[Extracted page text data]

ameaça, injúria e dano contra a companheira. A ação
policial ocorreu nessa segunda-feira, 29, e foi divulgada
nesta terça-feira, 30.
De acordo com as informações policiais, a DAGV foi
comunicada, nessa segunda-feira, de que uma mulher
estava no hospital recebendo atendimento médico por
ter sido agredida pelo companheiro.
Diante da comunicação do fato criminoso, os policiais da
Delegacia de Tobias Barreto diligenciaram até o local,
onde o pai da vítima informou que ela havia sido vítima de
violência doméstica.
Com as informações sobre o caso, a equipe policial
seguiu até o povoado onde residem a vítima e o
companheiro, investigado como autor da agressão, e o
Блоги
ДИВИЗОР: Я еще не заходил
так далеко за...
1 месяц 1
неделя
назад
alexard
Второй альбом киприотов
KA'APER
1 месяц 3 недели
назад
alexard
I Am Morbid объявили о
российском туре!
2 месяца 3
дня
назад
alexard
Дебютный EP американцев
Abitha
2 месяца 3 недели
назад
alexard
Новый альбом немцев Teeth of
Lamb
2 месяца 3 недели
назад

**Your assignment:**
Starting at the first line of the records above, please copy every line exactly through the line containing "seguiu até o", and stop there.

**Result:**
ameaça, injúria e dano contra a companheira. A ação
policial ocorreu nessa segunda-feira, 29, e foi divulgada
nesta terça-feira, 30.
De acordo com as informações policiais, a DAGV foi
comunicada, nessa segunda-feira, de que uma mulher
estava no hospital recebendo atendimento médico por
ter sido agredida pelo companheiro.
Diante da comunicação do fato criminoso, os policiais da
Delegacia de Tobias Barreto diligenciaram até o local,
onde o pai da vítima informou que ela havia sido vítima de
violência doméstica.
Com as informações sobre o caso, a equipe policial
seguiu até o povoado onde residem a vítima e o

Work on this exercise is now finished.